TASK BRIEF: Stop after the line containing "### Optional parameters"; retype every line of the data before it exactly, starting from the first.

SOURCE DATA:

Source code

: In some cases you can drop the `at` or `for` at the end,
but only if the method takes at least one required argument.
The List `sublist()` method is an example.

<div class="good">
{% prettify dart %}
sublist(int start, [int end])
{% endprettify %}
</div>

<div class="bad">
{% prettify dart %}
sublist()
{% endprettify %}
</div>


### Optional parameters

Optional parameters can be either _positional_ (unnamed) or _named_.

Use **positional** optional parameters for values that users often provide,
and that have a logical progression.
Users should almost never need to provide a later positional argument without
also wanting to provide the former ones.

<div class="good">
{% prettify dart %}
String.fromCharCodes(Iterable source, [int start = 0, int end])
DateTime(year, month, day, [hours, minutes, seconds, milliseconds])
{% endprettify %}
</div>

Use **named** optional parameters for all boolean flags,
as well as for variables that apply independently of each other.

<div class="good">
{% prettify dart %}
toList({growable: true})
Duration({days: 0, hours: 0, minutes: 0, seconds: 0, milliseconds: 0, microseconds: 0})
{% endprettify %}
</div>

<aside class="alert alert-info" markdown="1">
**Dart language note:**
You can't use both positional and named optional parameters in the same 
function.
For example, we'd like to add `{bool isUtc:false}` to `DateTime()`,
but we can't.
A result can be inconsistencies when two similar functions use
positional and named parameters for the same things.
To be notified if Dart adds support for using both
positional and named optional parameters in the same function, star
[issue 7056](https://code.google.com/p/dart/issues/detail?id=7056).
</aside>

SOLUTION FOR THIS TASK:
Source code

: In some cases you can drop the `at` or `for` at the end,
but only if the method takes at least one required argument.
The List `sublist()` method is an example.

<div class="good">
{% prettify dart %}
sublist(int start, [int end])
{% endprettify %}
</div>

<div class="bad">
{% prettify dart %}
sublist()
{% endprettify %}
</div>


### Optional parameters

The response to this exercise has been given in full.